Referring now to FIG. 8, this is shown graphically. On the X scale is can be seen that only ⅓ of the volume of the accumulator was expended, and the Y scale shows that it was expended at 3 times the pressure, for the same cross hatched area below line EF. The wasted energy between lines EF and GH is less than ¼ of the wasted energy as seen in FIG. 6 to do the same job. Referring now to FIG. 9, line JKLMNP indicates a special operation such as a shear ram on a subsea blowout preventer stack in which a higher pressure is actually needed. In this case as the pistons moved from J to K, the same 900 p.s.i. was required as was in the prior figures. When the shearing of the steel pipe was being done, 2900 p.s.i. as shown in line segment LM was required. After the shearing was accomplished, only 900 p.s.i. was required to continue moving to the sealing position as shown line segment NP.

Referring now to FIG. 10, it can be seen that the wasted energy between lines JKLMNP and AB is almost as much as was wasted in FIG. 6.

Referring now to FIG. 11, if all the accumulator pressure is expended at the maximum required pressure, we can reduce the required volume by more than 50 percent and substantially reduce the wasted volume as is seen between lines AQ and RS.
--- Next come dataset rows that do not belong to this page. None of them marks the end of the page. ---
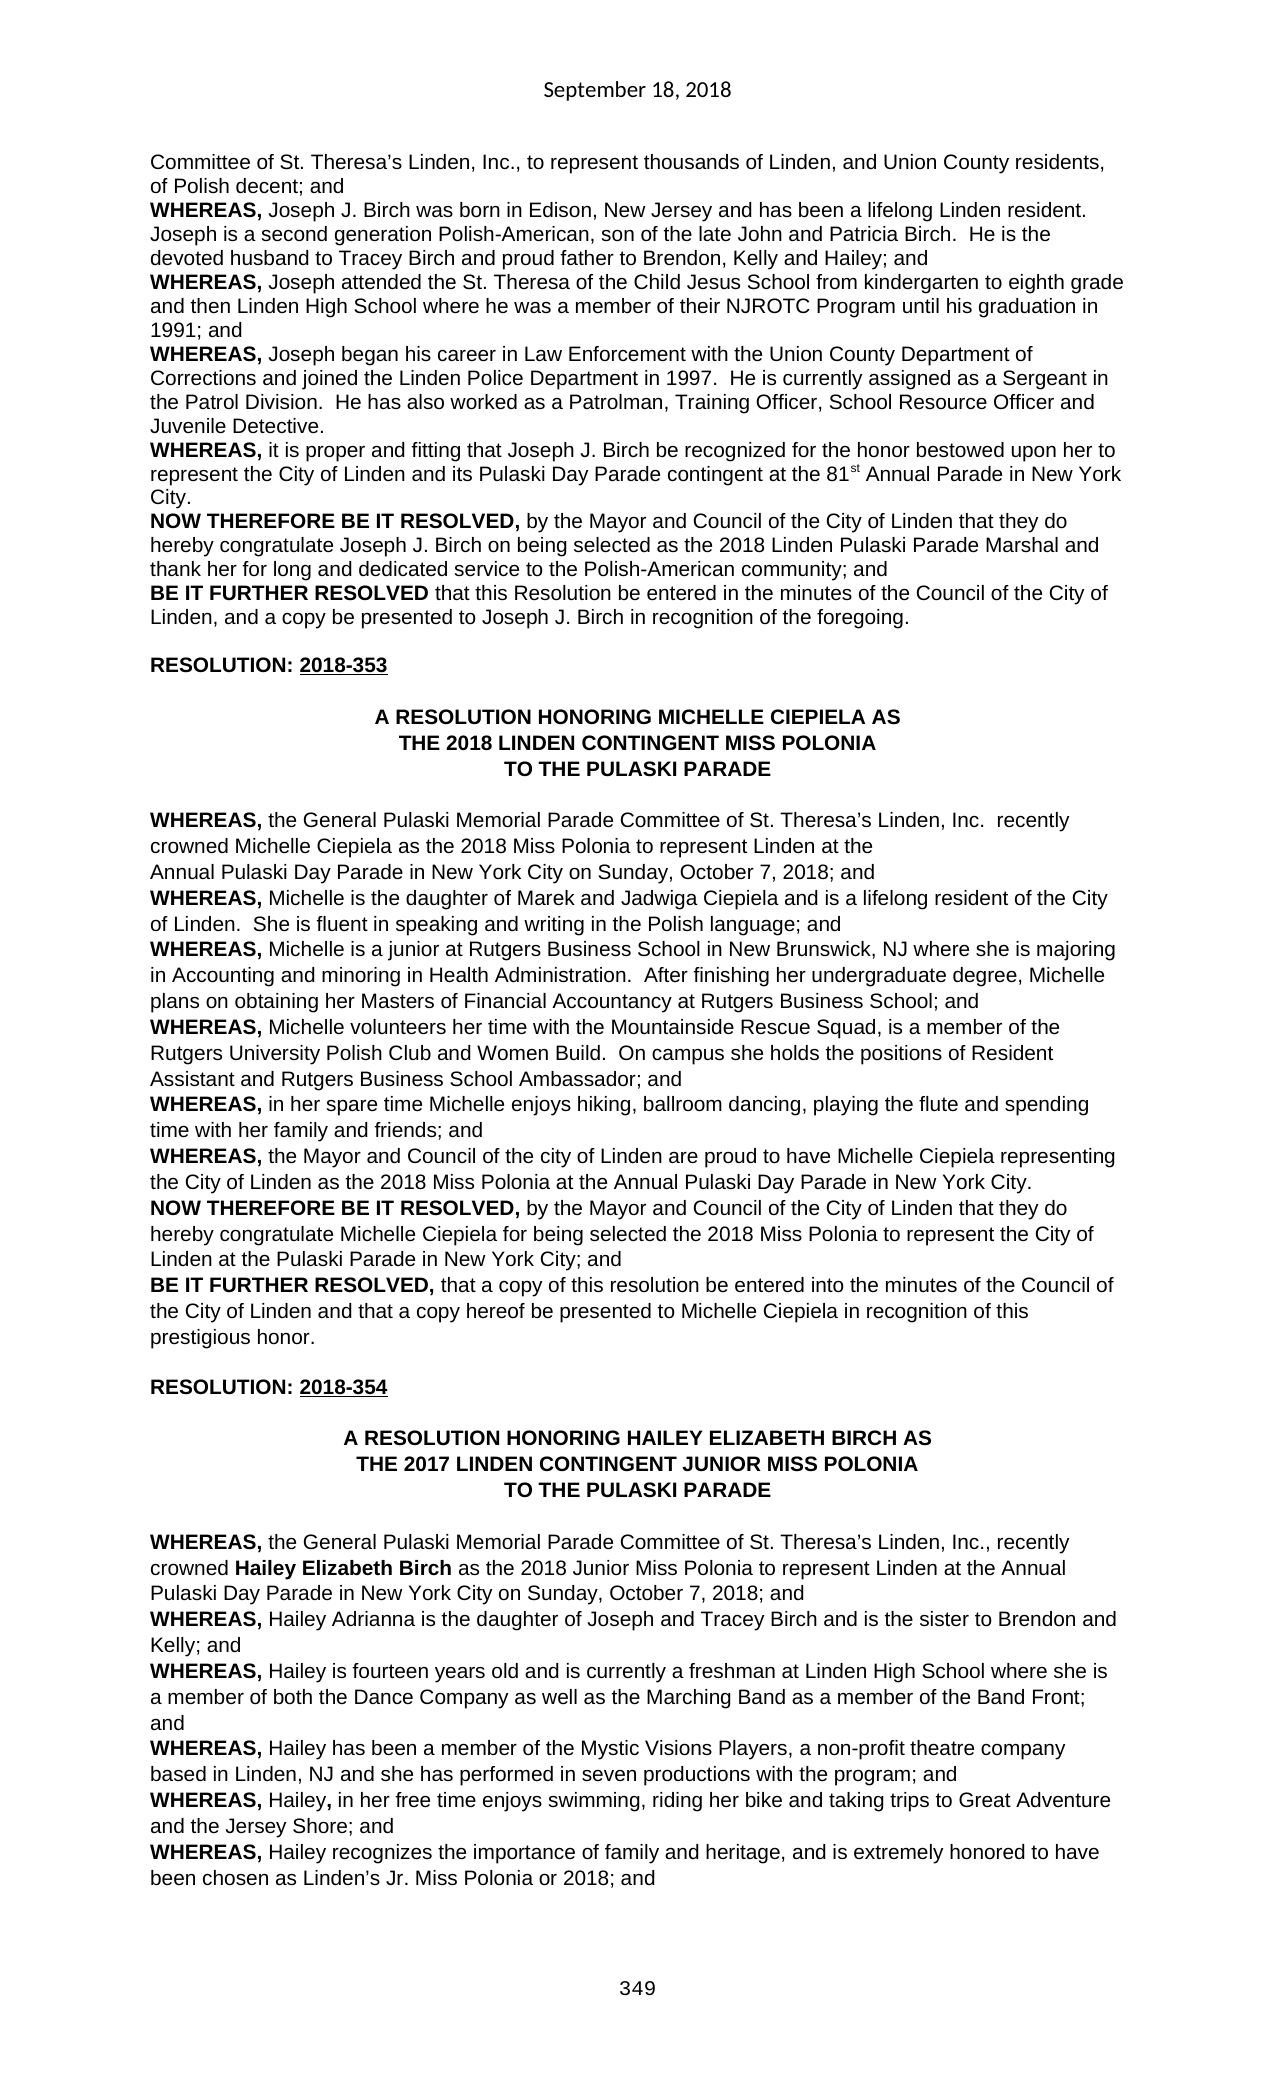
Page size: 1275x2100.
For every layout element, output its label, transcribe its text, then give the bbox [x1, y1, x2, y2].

text RESOLUTION: 2018-353 [150, 653, 1125, 677]
text WHEREAS, it is proper and fitting that Joseph J. Birch be recognized for the honor bestowed upon her to represent the City of Linden and its Pulaski Day Parade contingent at the 81st Annual Parade in New York City. [150, 437, 1125, 509]
text WHEREAS, the General Pulaski Memorial Parade Committee of St. Theresa’s Linden, Inc., recently crowned Hailey Elizabeth Birch as the 2018 Junior Miss Polonia to represent Linden at the Annual Pulaski Day Parade in New York City on Sunday, October 7, 2018; and [150, 1529, 1125, 1605]
text WHEREAS, Joseph began his career in Law Enforcement with the Union County Department of Corrections and joined the Linden Police Department in 1997. He is currently assigned as a Sergeant in the Patrol Division. He has also worked as a Patrolman, Training Officer, School Resource Officer and Juvenile Detective. [150, 342, 1125, 437]
text WHEREAS, Michelle is the daughter of Marek and Jadwiga Ciepiela and is a lifelong resident of the City of Linden. She is fluent in speaking and writing in the Polish language; and [150, 886, 1125, 935]
text A RESOLUTION HONORING MICHELLE CIEPIELA AS [150, 705, 1125, 729]
text WHEREAS, the General Pulaski Memorial Parade Committee of St. Theresa’s Linden, Inc. recently crowned Michelle Ciepiela as the 2018 Miss Polonia to represent Linden at the Annual Pulaski Day Parade in New York City on Sunday, October 7, 2018; and [150, 808, 1125, 884]
text BE IT FURTHER RESOLVED, that a copy of this resolution be entered into the minutes of the Council of the City of Linden and that a copy hereof be presented to Michelle Ciepiela in recognition of this prestigious honor. [150, 1273, 1125, 1349]
text TO THE PULASKI PARADE [150, 1478, 1125, 1502]
text WHEREAS, Hailey, in her free time enjoys swimming, riding her bike and taking trips to Great Adventure and the Jersey Shore; and [150, 1788, 1125, 1838]
text WHEREAS, Joseph J. Birch was born in Edison, New Jersey and has been a lifelong Linden resident. Joseph is a second generation Polish-American, son of the late John and Patricia Birch. He is the devoted husband to Tracey Birch and proud father to Brendon, Kelly and Hailey; and [150, 198, 1125, 270]
text WHEREAS, Hailey has been a member of the Mystic Visions Players, a non-profit theatre company based in Linden, NJ and she has performed in seven productions with the program; and [150, 1736, 1125, 1786]
text WHEREAS, the Mayor and Council of the city of Linden are proud to have Michelle Ciepiela representing the City of Linden as the 2018 Miss Polonia at the Annual Pulaski Day Parade in New York City. [150, 1144, 1125, 1194]
text BE IT FURTHER RESOLVED that this Resolution be entered in the minutes of the Council of the City of Linden, and a copy be presented to Joseph J. Birch in recognition of the foregoing. [150, 581, 1125, 629]
text NOW THEREFORE BE IT RESOLVED, by the Mayor and Council of the City of Linden that they do hereby congratulate Joseph J. Birch on being selected as the 2018 Linden Pulaski Parade Marshal and thank her for long and dedicated service to the Polish-American community; and [150, 509, 1125, 581]
text NOW THEREFORE BE IT RESOLVED, by the Mayor and Council of the City of Linden that they do hereby congratulate Michelle Ciepiela for being selected the 2018 Miss Polonia to represent the City of Linden at the Pulaski Parade in New York City; and [150, 1196, 1125, 1271]
text THE 2018 LINDEN CONTINGENT MISS POLONIA [150, 731, 1125, 754]
text WHEREAS, Joseph attended the St. Theresa of the Child Jesus School from kindergarten to eighth grade and then Linden High School where he was a member of their NJROTC Program until his graduation in 1991; and [150, 270, 1125, 342]
text THE 2017 LINDEN CONTINGENT JUNIOR MISS POLONIA [150, 1452, 1125, 1476]
text TO THE PULASKI PARADE [150, 756, 1125, 780]
text WHEREAS, Hailey Adrianna is the daughter of Joseph and Tracey Birch and is the sister to Brendon and Kelly; and [150, 1607, 1125, 1657]
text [150, 150, 1125, 198]
text WHEREAS, Hailey is fourteen years old and is currently a freshman at Linden High School where she is a member of both the Dance Company as well as the Marching Band as a member of the Band Front; and [150, 1659, 1125, 1734]
text A RESOLUTION HONORING HAILEY ELIZABETH BIRCH AS [150, 1426, 1125, 1450]
text WHEREAS, in her spare time Michelle enjoys hiking, ballroom dancing, playing the flute and spending time with her family and friends; and [150, 1092, 1125, 1142]
text WHEREAS, Michelle is a junior at Rutgers Business School in New Brunswick, NJ where she is majoring in Accounting and minoring in Health Administration. After finishing her undergraduate degree, Michelle plans on obtaining her Masters of Financial Accountancy at Rutgers Business School; and [150, 937, 1125, 1013]
text WHEREAS, Michelle volunteers her time with the Mountainside Rescue Squad, is a member of the Rutgers University Polish Club and Women Build. On campus she holds the positions of Resident Assistant and Rutgers Business School Ambassador; and [150, 1015, 1125, 1090]
text WHEREAS, Hailey recognizes the importance of family and heritage, and is extremely honored to have been chosen as Linden’s Jr. Miss Polonia or 2018; and [150, 1839, 1125, 1889]
text RESOLUTION: 2018-354 [150, 1374, 1125, 1398]
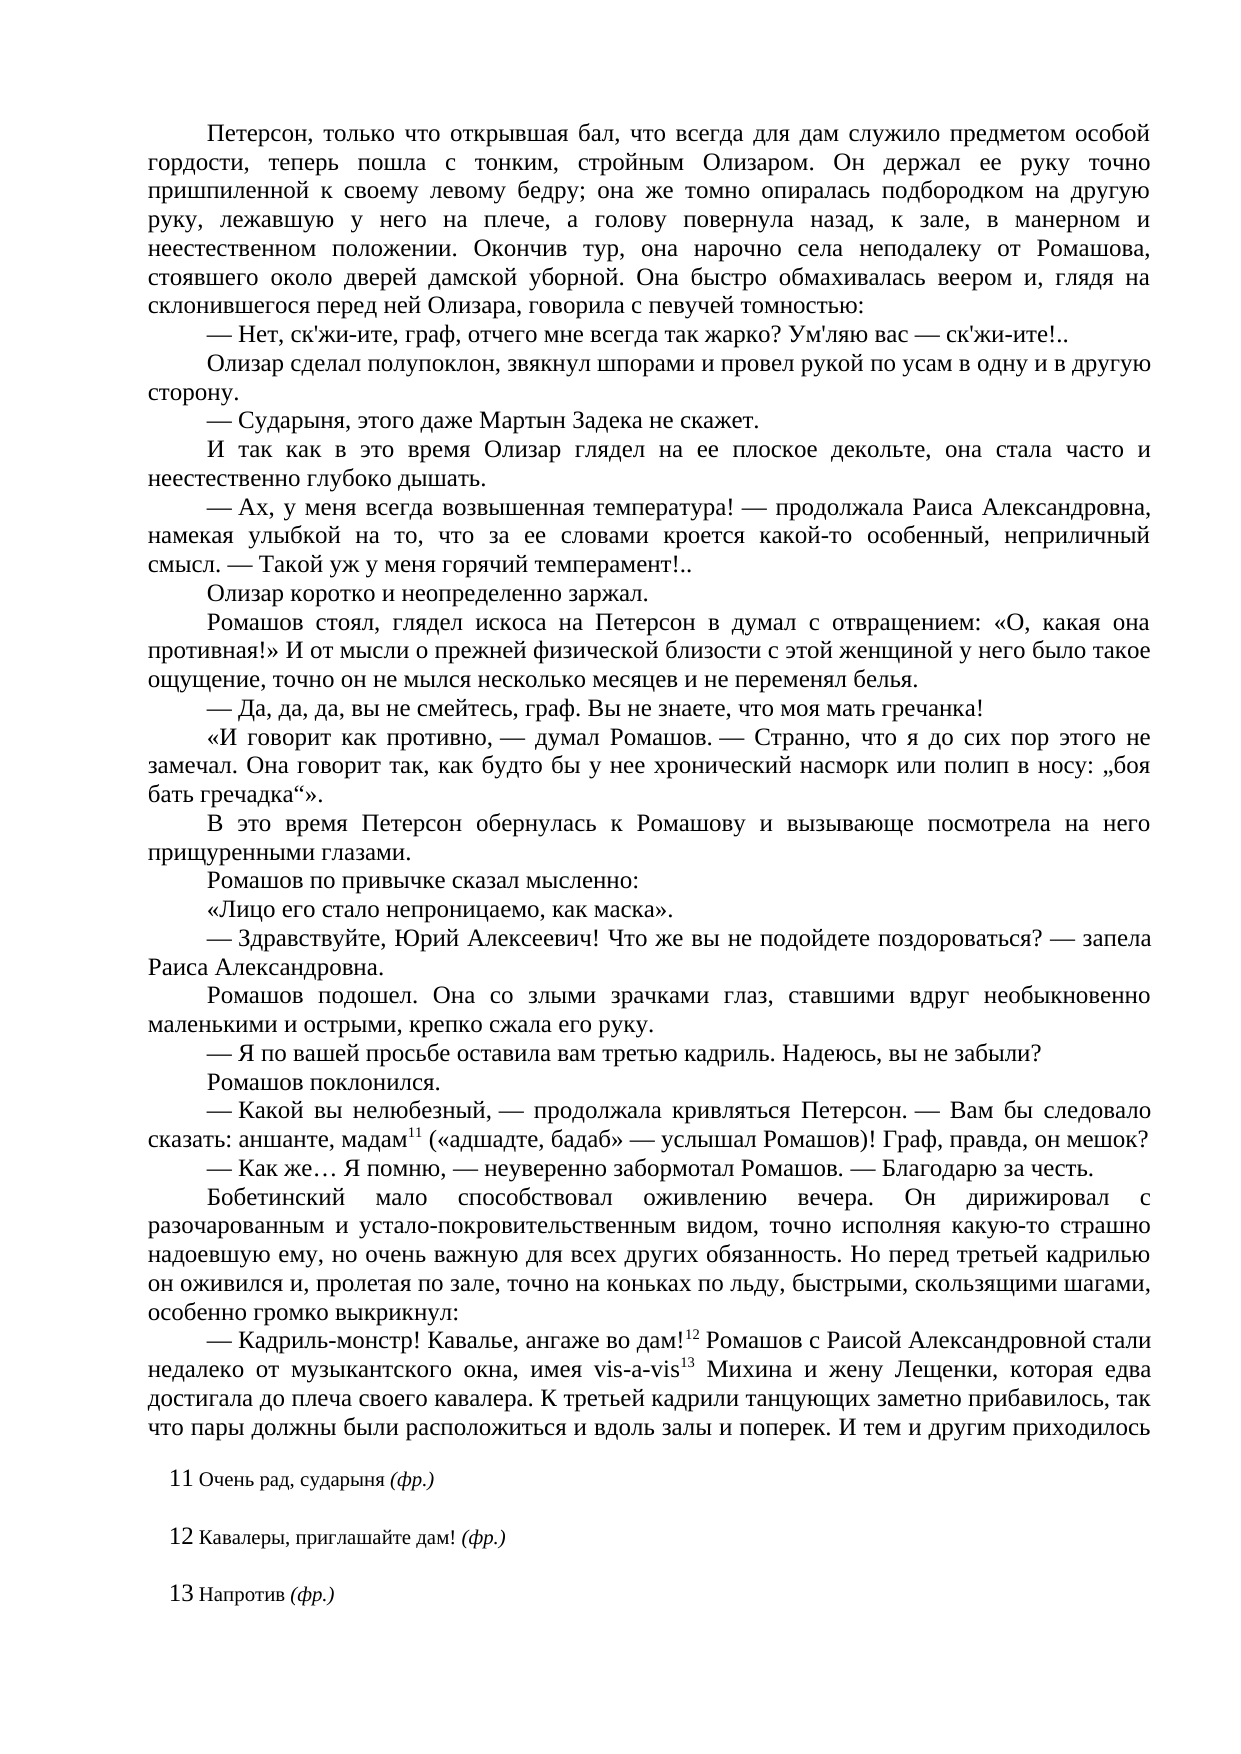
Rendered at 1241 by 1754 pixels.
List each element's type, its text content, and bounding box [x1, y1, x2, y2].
Referring now to FIG. 12, the three pumps 152, 154, and 156 of FIG. 7 are replaced by a single pump 170. The pump 170 is a variable displacement pump which is horsepower limited. This means that when the combination of pressure and flow rate (a measure of horsepower) exceeds a maximum, the variable flow rate is lowered until the horsepower setting is not exceeded. In the example of FIGS. 9 and 10, if the horsepower is set to that calculated by the given flow rate times 2900 p.s.i., the pipe will be sheared as was anticipated in FIGS. 9 and 10. At the times when the pipe is not being sheared, the 2900 p.s.i. cannot be achieved in line 134. As a result the variable displacement pump will change the displacement until the increased flow times 900 p.s.i. will equal the original flow time 2900 p.s.i. In this case the flow will need to be adjusted upwardly by (2900/900=3.22) a factor of 3.22/1. As the same volume is actually required to move the pistons and rams, it means that in the non-shearing portion of the stroke, the volume required from the accumulator will be reduced by a factor of 3.22.

Referring back to FIG. 11, it can be seen that the net required volume from the accumulators can be reduced by more than 50%. This means that the size of the required accumulators can be reduced to accomplish the set of required tasks, or that more capability can be provided by the same accumulators.

The same benefit can be obtained if the motor is the variable displacement device and the pumps are fixed displacement. The volume output of the pumps is generally inversely proportionate to the required pressure to operate the device to be operated.

The previous examples have shown how to increase the flow volume from an accumulator to an operated device. Alternately, the flow to the device can be decreased in order to achieve a higher pressure.

The particular embodiments disclosed above are illustrative only, as the invention may be modified and practiced in different but equivalent manners apparent to those skilled in the art having the benefit of the teachings herein. Furthermore, no limitations are intended to the details of construction or design herein shown, other than as described in the claims below. It is therefore evident that the particular embodiments disclosed above may be altered or modified and all such variations are considered within the scope and spirit of the invention. Accordingly, the protection sought herein is as set forth in the claims below.